Review: 1991 Bowman
"You ain't a beauty, but hey you're alright." - Bruce Springsteen
The year was 1991. Operation: Desert Storm was the big news item of the year, the last thing even slightly resembling a good Metallica album was released, and The Undertaker began his Wrestlemania undefeated streak that still stands. Meanwhile, the football trading card industry was about to explode. After brands like Pro Set, Score, Fleer, and Action Packed proved that the hobby could support multiple brands, more and more wanted in on the action. And along with new entries like Upper Deck, Pacific, Pro Line, and Wild Card, the existing companies all decided that maybe they could put out more than one set themselves. (More on that at a later date, probably) So after resurrecting the Bowman brand for baseball in 1989, the Topps company decided to do the same for football in 1991. But what did the new Bowman brand of cards have to offer that the regular Topps set didn't? I dunno, but I do know one thing: Our Wal-Mart had apparently ordered a metric fuckload of these things, so within a few months, they got as low as 20 cents a pack, so we all bought the living crap out of them.
Design-wise, they were really nothing special. While all the newer entries into the business had seemed to leave Topps in the dust as far as physical quality went, these were even a step down from the regular Topps set. The design was boring, the photo printing was dull and grainy, the cards were the same old-school Topps thick card stock that was all lumpy on the front and could get rounded off at the corners with even slight abuse, and the card backs were done in a two-color process that left most of the card area in an unprinted raw cardboard gray. It's a shame, too, because with better print quality, the fronts really would have looked okay, in a simple, stripped-down sort of way.
As far as player selection goes, I guess they did as much as they could with what they had to work with.
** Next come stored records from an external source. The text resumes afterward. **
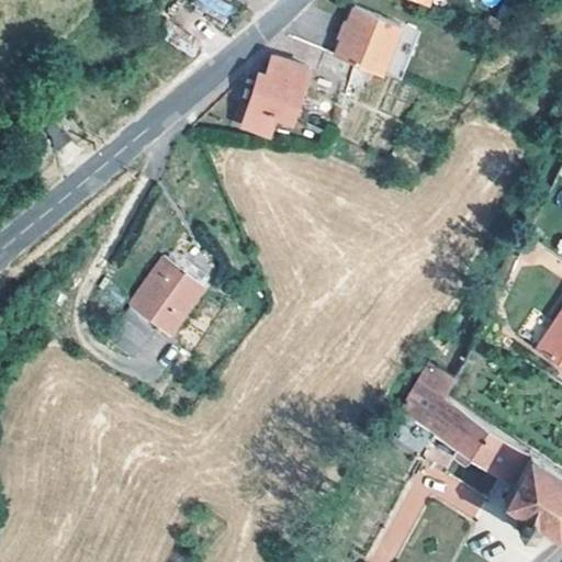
[(198,0),(222,17),(229,6),(221,0),(198,0)]
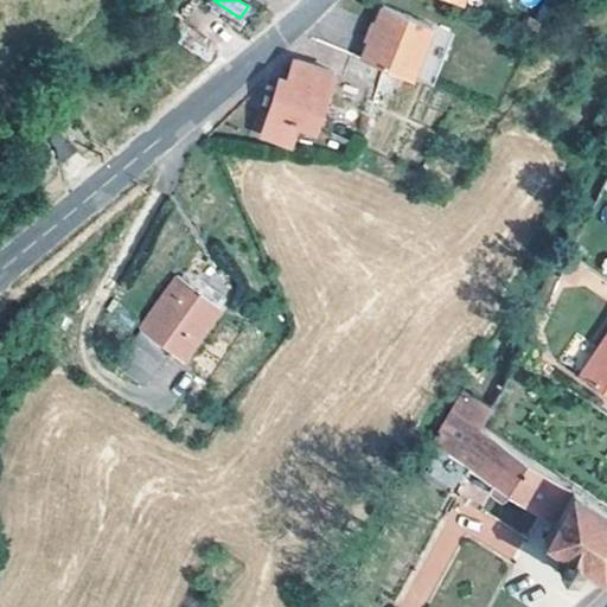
[(371,63),(409,78),(430,25),(379,5),(374,21),(370,21),(363,40),(366,42),(360,58),(371,63)]
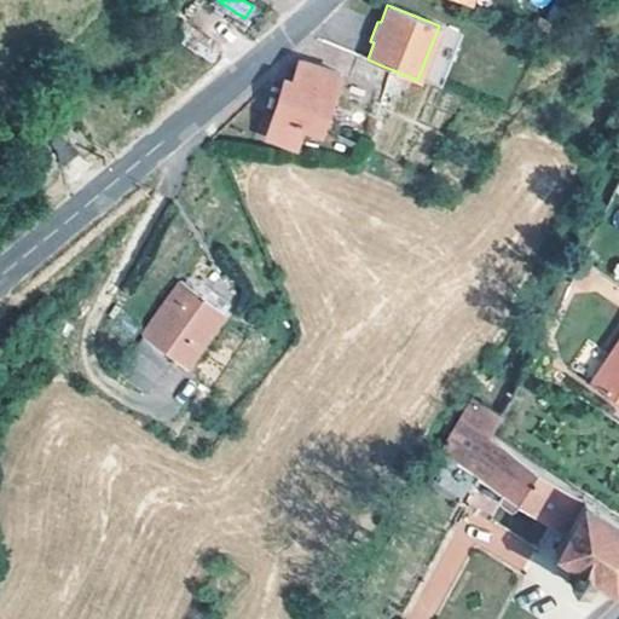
[(417,80),(440,88),(461,34),(439,25),(417,80)]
Like I mentioned in the '90 Fleer review, overproduction had sucked all the potential value out of any standard-issue set of the time anyway, and most of the hot rookies of 1990 and 1991 really didn't pan out whatsoever. And like just about everyone else, they neglected to make a card of an unheralded rookie out of Southern Miss named Brett Favor, or something like that, so there went the one guy that could have saved the day, as far as book value is concerned. Still, this was a HUGE set with a lot of draft picks included, and they put a few guys in there that weren't in other sets, and were one of the very few to make a 1991 card of Shannon Sharpe. It's like a fifty-cent card, but hey, it's something, right?
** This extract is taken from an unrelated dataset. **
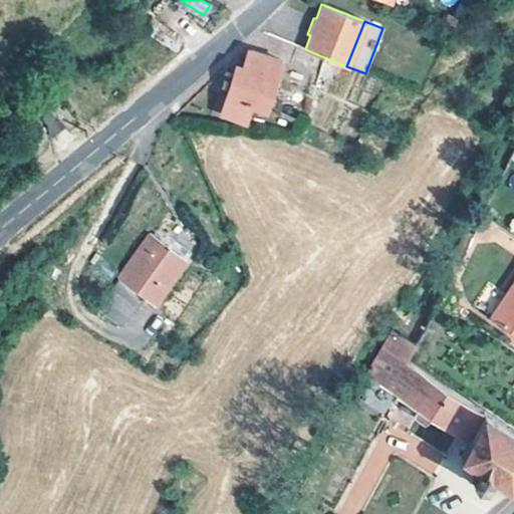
[(236,68),(227,96),(265,109),(280,61),(251,50),(244,70),(236,68)]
Also included were special gold-foil stamped cards at a rate of one per pack. This was kind of a big deal, as foil on cards wasn't a very common thing back in those days, and these served as a precursor to the foil cards that were really hot in the 1992 set and to a lesser extent in 1993. These inclided subsets for star rookies, playoff game highlights, and league leaders. Sadly, these were viewed as a subset with less value than the player's standard-issue card, so they didn't generate a whole lot of interest among collectors. They looked kind of nice, though.
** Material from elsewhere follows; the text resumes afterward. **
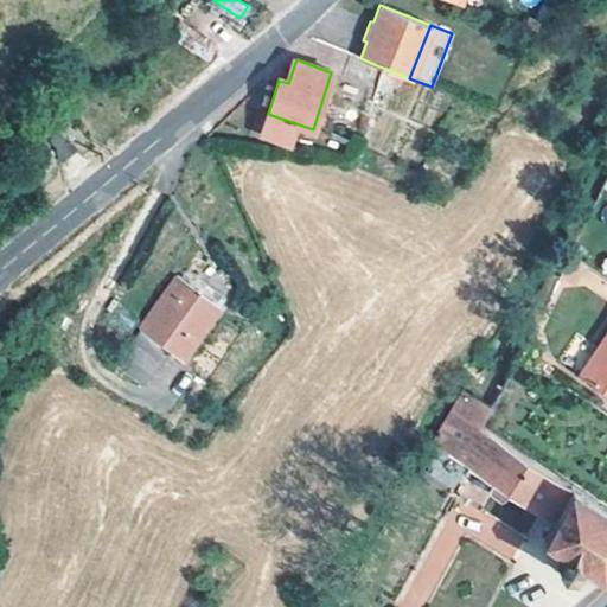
[(183,275),(223,296),(228,287),(189,266),(183,275)]
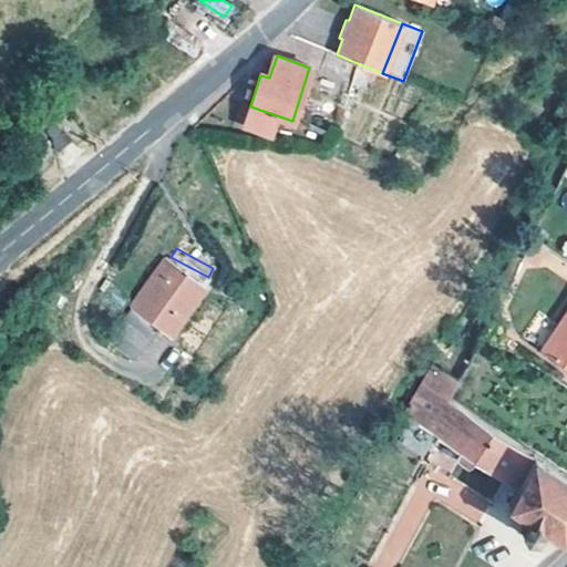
[(208,277),(171,257),(167,256),(122,340),(151,356),(168,323),(181,329),(210,278),(208,277)]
Overall, I shouldn't like this set, but I still do. 1991 Was kind of the last gasp for cards coming as a base set and nothing else, and as one of those sets, Bowman did everything it needed to. Sure, there was no Favre rookie, but at the time no one cared, as we all chased after the $1.25 (and that was big money at the time) cards of Todd Marinovich and Dan McGwire. The sad part is that we may be looking back with the same "boy, how stupid were we?" hindsight when Matt Leinart and Jay Cutler's careers go on horrible death-spirals and Brodie Croyle ends up being the new Football Jesus someday. Hey, it could happen.